◆ AVAILABLE RECORDS:

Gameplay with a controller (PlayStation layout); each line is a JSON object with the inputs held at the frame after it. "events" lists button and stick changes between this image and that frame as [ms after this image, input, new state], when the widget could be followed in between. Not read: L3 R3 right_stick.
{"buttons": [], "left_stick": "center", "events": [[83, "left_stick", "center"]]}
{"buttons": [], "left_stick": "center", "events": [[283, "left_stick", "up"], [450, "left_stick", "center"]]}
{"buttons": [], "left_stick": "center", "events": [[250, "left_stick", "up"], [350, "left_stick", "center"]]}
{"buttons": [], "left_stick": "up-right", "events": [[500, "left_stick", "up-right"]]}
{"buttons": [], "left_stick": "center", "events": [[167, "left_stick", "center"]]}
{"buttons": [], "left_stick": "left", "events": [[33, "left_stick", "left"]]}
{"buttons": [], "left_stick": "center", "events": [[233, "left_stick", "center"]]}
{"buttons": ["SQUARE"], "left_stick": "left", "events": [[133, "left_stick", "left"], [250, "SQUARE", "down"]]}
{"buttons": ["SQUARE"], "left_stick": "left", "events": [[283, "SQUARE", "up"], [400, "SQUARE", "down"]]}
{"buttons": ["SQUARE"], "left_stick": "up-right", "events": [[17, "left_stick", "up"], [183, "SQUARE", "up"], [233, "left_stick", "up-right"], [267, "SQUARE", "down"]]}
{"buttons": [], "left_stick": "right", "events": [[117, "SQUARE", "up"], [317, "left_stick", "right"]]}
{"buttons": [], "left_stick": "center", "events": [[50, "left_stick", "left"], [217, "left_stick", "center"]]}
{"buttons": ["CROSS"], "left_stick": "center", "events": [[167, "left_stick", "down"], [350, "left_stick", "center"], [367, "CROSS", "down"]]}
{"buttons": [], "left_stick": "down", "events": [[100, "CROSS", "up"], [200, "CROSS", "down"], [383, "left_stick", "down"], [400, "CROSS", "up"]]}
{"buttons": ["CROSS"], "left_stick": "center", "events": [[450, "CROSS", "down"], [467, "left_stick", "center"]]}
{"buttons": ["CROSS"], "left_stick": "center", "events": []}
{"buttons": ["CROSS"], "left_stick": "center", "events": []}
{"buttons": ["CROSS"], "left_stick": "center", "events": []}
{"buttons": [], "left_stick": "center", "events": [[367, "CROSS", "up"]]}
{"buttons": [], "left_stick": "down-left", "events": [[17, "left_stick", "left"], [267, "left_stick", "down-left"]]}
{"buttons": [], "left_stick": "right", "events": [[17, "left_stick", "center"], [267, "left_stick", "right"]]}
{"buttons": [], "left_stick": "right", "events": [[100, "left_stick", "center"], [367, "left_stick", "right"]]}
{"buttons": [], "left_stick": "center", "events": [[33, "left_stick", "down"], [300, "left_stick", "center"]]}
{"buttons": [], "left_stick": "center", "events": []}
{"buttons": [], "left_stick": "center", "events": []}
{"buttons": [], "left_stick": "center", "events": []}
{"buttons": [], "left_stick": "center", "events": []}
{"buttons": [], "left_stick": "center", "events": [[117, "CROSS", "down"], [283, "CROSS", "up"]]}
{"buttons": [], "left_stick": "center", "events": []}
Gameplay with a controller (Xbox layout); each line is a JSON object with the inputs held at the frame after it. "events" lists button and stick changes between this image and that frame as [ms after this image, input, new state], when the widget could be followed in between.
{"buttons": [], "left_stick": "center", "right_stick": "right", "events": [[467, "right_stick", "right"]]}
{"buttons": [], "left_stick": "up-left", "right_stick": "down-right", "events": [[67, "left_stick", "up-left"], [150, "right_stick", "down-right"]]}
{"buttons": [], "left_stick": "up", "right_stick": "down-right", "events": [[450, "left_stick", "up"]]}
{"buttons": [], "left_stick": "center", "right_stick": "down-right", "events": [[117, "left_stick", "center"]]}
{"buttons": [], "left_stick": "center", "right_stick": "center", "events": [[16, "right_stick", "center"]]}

◆ WORK ORDER: Transcribe the material so that every line matches the original exactly.

◆ ANSWER TO THIS TASK:
Gameplay with a controller (PlayStation layout); each line is a JSON object with the inputs held at the frame after it. "events" lists button and stick changes between this image and that frame as [ms after this image, input, new state], when the widget could be followed in between. Not read: L3 R3 right_stick.
{"buttons": [], "left_stick": "center", "events": [[83, "left_stick", "center"]]}
{"buttons": [], "left_stick": "center", "events": [[283, "left_stick", "up"], [450, "left_stick", "center"]]}
{"buttons": [], "left_stick": "center", "events": [[250, "left_stick", "up"], [350, "left_stick", "center"]]}
{"buttons": [], "left_stick": "up-right", "events": [[500, "left_stick", "up-right"]]}
{"buttons": [], "left_stick": "center", "events": [[167, "left_stick", "center"]]}
{"buttons": [], "left_stick": "left", "events": [[33, "left_stick", "left"]]}
{"buttons": [], "left_stick": "center", "events": [[233, "left_stick", "center"]]}
{"buttons": ["SQUARE"], "left_stick": "left", "events": [[133, "left_stick", "left"], [250, "SQUARE", "down"]]}
{"buttons": ["SQUARE"], "left_stick": "left", "events": [[283, "SQUARE", "up"], [400, "SQUARE", "down"]]}
{"buttons": ["SQUARE"], "left_stick": "up-right", "events": [[17, "left_stick", "up"], [183, "SQUARE", "up"], [233, "left_stick", "up-right"], [267, "SQUARE", "down"]]}
{"buttons": [], "left_stick": "right", "events": [[117, "SQUARE", "up"], [317, "left_stick", "right"]]}
{"buttons": [], "left_stick": "center", "events": [[50, "left_stick", "left"], [217, "left_stick", "center"]]}
{"buttons": ["CROSS"], "left_stick": "center", "events": [[167, "left_stick", "down"], [350, "left_stick", "center"], [367, "CROSS", "down"]]}
{"buttons": [], "left_stick": "down", "events": [[100, "CROSS", "up"], [200, "CROSS", "down"], [383, "left_stick", "down"], [400, "CROSS", "up"]]}
{"buttons": ["CROSS"], "left_stick": "center", "events": [[450, "CROSS", "down"], [467, "left_stick", "center"]]}
{"buttons": ["CROSS"], "left_stick": "center", "events": []}
{"buttons": ["CROSS"], "left_stick": "center", "events": []}
{"buttons": ["CROSS"], "left_stick": "center", "events": []}
{"buttons": [], "left_stick": "center", "events": [[367, "CROSS", "up"]]}
{"buttons": [], "left_stick": "down-left", "events": [[17, "left_stick", "left"], [267, "left_stick", "down-left"]]}
{"buttons": [], "left_stick": "right", "events": [[17, "left_stick", "center"], [267, "left_stick", "right"]]}
{"buttons": [], "left_stick": "right", "events": [[100, "left_stick", "center"], [367, "left_stick", "right"]]}
{"buttons": [], "left_stick": "center", "events": [[33, "left_stick", "down"], [300, "left_stick", "center"]]}
{"buttons": [], "left_stick": "center", "events": []}
{"buttons": [], "left_stick": "center", "events": []}
{"buttons": [], "left_stick": "center", "events": []}
{"buttons": [], "left_stick": "center", "events": []}
{"buttons": [], "left_stick": "center", "events": [[117, "CROSS", "down"], [283, "CROSS", "up"]]}
{"buttons": [], "left_stick": "center", "events": []}
Gameplay with a controller (Xbox layout); each line is a JSON object with the inputs held at the frame after it. "events" lists button and stick changes between this image and that frame as [ms after this image, input, new state], when the widget could be followed in between.
{"buttons": [], "left_stick": "center", "right_stick": "right", "events": [[467, "right_stick", "right"]]}
{"buttons": [], "left_stick": "up-left", "right_stick": "down-right", "events": [[67, "left_stick", "up-left"], [150, "right_stick", "down-right"]]}
{"buttons": [], "left_stick": "up", "right_stick": "down-right", "events": [[450, "left_stick", "up"]]}
{"buttons": [], "left_stick": "center", "right_stick": "down-right", "events": [[117, "left_stick", "center"]]}
{"buttons": [], "left_stick": "center", "right_stick": "center", "events": [[16, "right_stick", "center"]]}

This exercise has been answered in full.